Work request: Nothing in the records should be left out; transcribe them exactly.

Dataset content:
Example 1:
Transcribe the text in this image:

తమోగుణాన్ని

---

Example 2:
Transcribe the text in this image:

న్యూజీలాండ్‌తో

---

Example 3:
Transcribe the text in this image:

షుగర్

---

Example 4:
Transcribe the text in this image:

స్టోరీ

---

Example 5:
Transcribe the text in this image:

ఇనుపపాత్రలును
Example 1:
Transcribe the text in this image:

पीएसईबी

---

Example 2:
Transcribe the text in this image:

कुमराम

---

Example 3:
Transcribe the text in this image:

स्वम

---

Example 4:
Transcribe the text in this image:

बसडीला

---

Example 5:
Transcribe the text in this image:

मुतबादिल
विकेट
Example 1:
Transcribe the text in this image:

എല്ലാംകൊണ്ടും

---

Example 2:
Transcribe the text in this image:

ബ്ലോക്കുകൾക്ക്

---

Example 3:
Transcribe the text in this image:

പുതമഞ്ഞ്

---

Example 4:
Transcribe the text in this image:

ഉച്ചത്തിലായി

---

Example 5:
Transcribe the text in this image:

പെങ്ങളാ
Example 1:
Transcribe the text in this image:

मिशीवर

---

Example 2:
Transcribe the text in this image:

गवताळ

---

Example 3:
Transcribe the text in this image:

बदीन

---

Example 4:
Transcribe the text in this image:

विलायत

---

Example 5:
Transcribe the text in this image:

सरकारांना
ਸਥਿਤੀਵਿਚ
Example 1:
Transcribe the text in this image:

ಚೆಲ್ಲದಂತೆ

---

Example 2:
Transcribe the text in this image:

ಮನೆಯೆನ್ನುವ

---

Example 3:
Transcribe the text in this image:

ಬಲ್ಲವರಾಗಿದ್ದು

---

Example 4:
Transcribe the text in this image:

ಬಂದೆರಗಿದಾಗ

Output of the exercise:
Example 1:
Transcribe the text in this image:

తమోగుణాన్ని

---

Example 2:
Transcribe the text in this image:

న్యూజీలాండ్‌తో

---

Example 3:
Transcribe the text in this image:

షుగర్

---

Example 4:
Transcribe the text in this image:

స్టోరీ

---

Example 5:
Transcribe the text in this image:

ఇనుపపాత్రలును
Example 1:
Transcribe the text in this image:

पीएसईबी

---

Example 2:
Transcribe the text in this image:

कुमराम

---

Example 3:
Transcribe the text in this image:

स्वम

---

Example 4:
Transcribe the text in this image:

बसडीला

---

Example 5:
Transcribe the text in this image:

मुतबादिल
विकेट
Example 1:
Transcribe the text in this image:

എല്ലാംകൊണ്ടും

---

Example 2:
Transcribe the text in this image:

ബ്ലോക്കുകൾക്ക്

---

Example 3:
Transcribe the text in this image:

പുതമഞ്ഞ്

---

Example 4:
Transcribe the text in this image:

ഉച്ചത്തിലായി

---

Example 5:
Transcribe the text in this image:

പെങ്ങളാ
Example 1:
Transcribe the text in this image:

मिशीवर

---

Example 2:
Transcribe the text in this image:

गवताळ

---

Example 3:
Transcribe the text in this image:

बदीन

---

Example 4:
Transcribe the text in this image:

विलायत

---

Example 5:
Transcribe the text in this image:

सरकारांना
ਸਥਿਤੀਵਿਚ
Example 1:
Transcribe the text in this image:

ಚೆಲ್ಲದಂತೆ

---

Example 2:
Transcribe the text in this image:

ಮನೆಯೆನ್ನುವ

---

Example 3:
Transcribe the text in this image:

ಬಲ್ಲವರಾಗಿದ್ದು

---

Example 4:
Transcribe the text in this image:

ಬಂದೆರಗಿದಾಗ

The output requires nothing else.